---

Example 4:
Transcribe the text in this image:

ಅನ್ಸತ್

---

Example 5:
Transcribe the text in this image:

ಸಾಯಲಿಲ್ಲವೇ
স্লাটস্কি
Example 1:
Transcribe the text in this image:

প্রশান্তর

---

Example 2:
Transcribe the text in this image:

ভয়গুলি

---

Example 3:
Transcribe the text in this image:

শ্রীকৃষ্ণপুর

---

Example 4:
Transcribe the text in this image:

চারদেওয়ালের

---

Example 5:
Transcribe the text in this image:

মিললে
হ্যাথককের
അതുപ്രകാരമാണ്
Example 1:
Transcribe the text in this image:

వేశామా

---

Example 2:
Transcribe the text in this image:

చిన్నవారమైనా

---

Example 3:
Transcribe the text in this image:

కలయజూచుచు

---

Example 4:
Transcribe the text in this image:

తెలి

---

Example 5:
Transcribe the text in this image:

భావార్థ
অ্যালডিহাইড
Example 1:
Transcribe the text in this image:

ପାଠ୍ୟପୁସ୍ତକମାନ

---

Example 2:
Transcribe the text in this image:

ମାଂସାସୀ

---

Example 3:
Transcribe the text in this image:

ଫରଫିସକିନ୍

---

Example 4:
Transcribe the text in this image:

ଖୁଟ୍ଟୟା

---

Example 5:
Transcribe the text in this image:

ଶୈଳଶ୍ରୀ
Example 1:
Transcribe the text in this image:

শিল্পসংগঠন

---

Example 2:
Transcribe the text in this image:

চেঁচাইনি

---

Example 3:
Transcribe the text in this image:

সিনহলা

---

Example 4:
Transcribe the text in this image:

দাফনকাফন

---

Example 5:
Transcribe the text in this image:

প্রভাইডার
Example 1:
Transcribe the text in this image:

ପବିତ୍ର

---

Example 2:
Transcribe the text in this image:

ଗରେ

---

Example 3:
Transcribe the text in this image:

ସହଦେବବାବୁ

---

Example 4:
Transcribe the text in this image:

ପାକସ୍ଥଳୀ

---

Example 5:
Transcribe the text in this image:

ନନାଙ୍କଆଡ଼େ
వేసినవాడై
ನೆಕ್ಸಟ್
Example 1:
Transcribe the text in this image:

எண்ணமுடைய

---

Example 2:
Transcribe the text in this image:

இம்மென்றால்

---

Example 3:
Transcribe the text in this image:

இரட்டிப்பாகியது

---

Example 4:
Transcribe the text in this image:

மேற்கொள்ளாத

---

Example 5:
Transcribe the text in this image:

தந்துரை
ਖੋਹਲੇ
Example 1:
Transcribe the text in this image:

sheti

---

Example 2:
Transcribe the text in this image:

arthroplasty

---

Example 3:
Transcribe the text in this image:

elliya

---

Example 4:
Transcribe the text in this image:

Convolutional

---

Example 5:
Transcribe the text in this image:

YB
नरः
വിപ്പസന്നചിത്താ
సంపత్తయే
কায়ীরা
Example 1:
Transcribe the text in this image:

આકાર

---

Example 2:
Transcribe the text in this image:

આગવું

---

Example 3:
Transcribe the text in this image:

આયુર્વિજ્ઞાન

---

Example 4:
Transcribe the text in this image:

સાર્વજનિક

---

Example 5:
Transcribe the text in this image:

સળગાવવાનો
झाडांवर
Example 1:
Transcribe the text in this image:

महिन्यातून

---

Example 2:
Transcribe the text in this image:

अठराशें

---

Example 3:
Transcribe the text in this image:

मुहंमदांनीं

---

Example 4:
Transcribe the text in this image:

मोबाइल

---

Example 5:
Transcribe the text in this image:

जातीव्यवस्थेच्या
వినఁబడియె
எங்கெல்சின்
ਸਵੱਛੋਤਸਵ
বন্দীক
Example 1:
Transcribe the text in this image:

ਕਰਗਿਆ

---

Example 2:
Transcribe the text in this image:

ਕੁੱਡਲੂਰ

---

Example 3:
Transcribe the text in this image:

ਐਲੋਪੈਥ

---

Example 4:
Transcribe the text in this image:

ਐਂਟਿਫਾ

::::

> Exercise details: Please reproduce every record shown above, exactly as written.

> Solution below:
---

Example 4:
Transcribe the text in this image:

ಅನ್ಸತ್

---

Example 5:
Transcribe the text in this image:

ಸಾಯಲಿಲ್ಲವೇ
স্লাটস্কি
Example 1:
Transcribe the text in this image:

প্রশান্তর

---

Example 2:
Transcribe the text in this image:

ভয়গুলি

---

Example 3:
Transcribe the text in this image:

শ্রীকৃষ্ণপুর

---

Example 4:
Transcribe the text in this image:

চারদেওয়ালের

---

Example 5:
Transcribe the text in this image:

মিললে
হ্যাথককের
അതുപ്രകാരമാണ്
Example 1:
Transcribe the text in this image:

వేశామా

---

Example 2:
Transcribe the text in this image:

చిన్నవారమైనా

---

Example 3:
Transcribe the text in this image:

కలయజూచుచు

---

Example 4:
Transcribe the text in this image:

తెలి

---

Example 5:
Transcribe the text in this image:

భావార్థ
অ্যালডিহাইড
Example 1:
Transcribe the text in this image:

ପାଠ୍ୟପୁସ୍ତକମାନ

---

Example 2:
Transcribe the text in this image:

ମାଂସାସୀ

---

Example 3:
Transcribe the text in this image:

ଫରଫିସକିନ୍

---

Example 4:
Transcribe the text in this image:

ଖୁଟ୍ଟୟା

---

Example 5:
Transcribe the text in this image:

ଶୈଳଶ୍ରୀ
Example 1:
Transcribe the text in this image:

শিল্পসংগঠন

---

Example 2:
Transcribe the text in this image:

চেঁচাইনি

---

Example 3:
Transcribe the text in this image:

সিনহলা

---

Example 4:
Transcribe the text in this image:

দাফনকাফন

---

Example 5:
Transcribe the text in this image:

প্রভাইডার
Example 1:
Transcribe the text in this image:

ପବିତ୍ର

---

Example 2:
Transcribe the text in this image:

ଗରେ

---

Example 3:
Transcribe the text in this image:

ସହଦେବବାବୁ

---

Example 4:
Transcribe the text in this image:

ପାକସ୍ଥଳୀ

---

Example 5:
Transcribe the text in this image:

ନନାଙ୍କଆଡ଼େ
వేసినవాడై
ನೆಕ್ಸಟ್
Example 1:
Transcribe the text in this image:

எண்ணமுடைய

---

Example 2:
Transcribe the text in this image:

இம்மென்றால்

---

Example 3:
Transcribe the text in this image:

இரட்டிப்பாகியது

---

Example 4:
Transcribe the text in this image:

மேற்கொள்ளாத

---

Example 5:
Transcribe the text in this image:

தந்துரை
ਖੋਹਲੇ
Example 1:
Transcribe the text in this image:

sheti

---

Example 2:
Transcribe the text in this image:

arthroplasty

---

Example 3:
Transcribe the text in this image:

elliya

---

Example 4:
Transcribe the text in this image:

Convolutional

---

Example 5:
Transcribe the text in this image:

YB
नरः
വിപ്പസന്നചിത്താ
సంపత్తయే
কায়ীরা
Example 1:
Transcribe the text in this image:

આકાર

---

Example 2:
Transcribe the text in this image:

આગવું

---

Example 3:
Transcribe the text in this image:

આયુર્વિજ્ઞાન

---

Example 4:
Transcribe the text in this image:

સાર્વજનિક

---

Example 5:
Transcribe the text in this image:

સળગાવવાનો
झाडांवर
Example 1:
Transcribe the text in this image:

महिन्यातून

---

Example 2:
Transcribe the text in this image:

अठराशें

---

Example 3:
Transcribe the text in this image:

मुहंमदांनीं

---

Example 4:
Transcribe the text in this image:

मोबाइल

---

Example 5:
Transcribe the text in this image:

जातीव्यवस्थेच्या
వినఁబడియె
எங்கெல்சின்
ਸਵੱਛੋਤਸਵ
বন্দীক
Example 1:
Transcribe the text in this image:

ਕਰਗਿਆ

---

Example 2:
Transcribe the text in this image:

ਕੁੱਡਲੂਰ

---

Example 3:
Transcribe the text in this image:

ਐਲੋਪੈਥ

---

Example 4:
Transcribe the text in this image:

ਐਂਟਿਫਾ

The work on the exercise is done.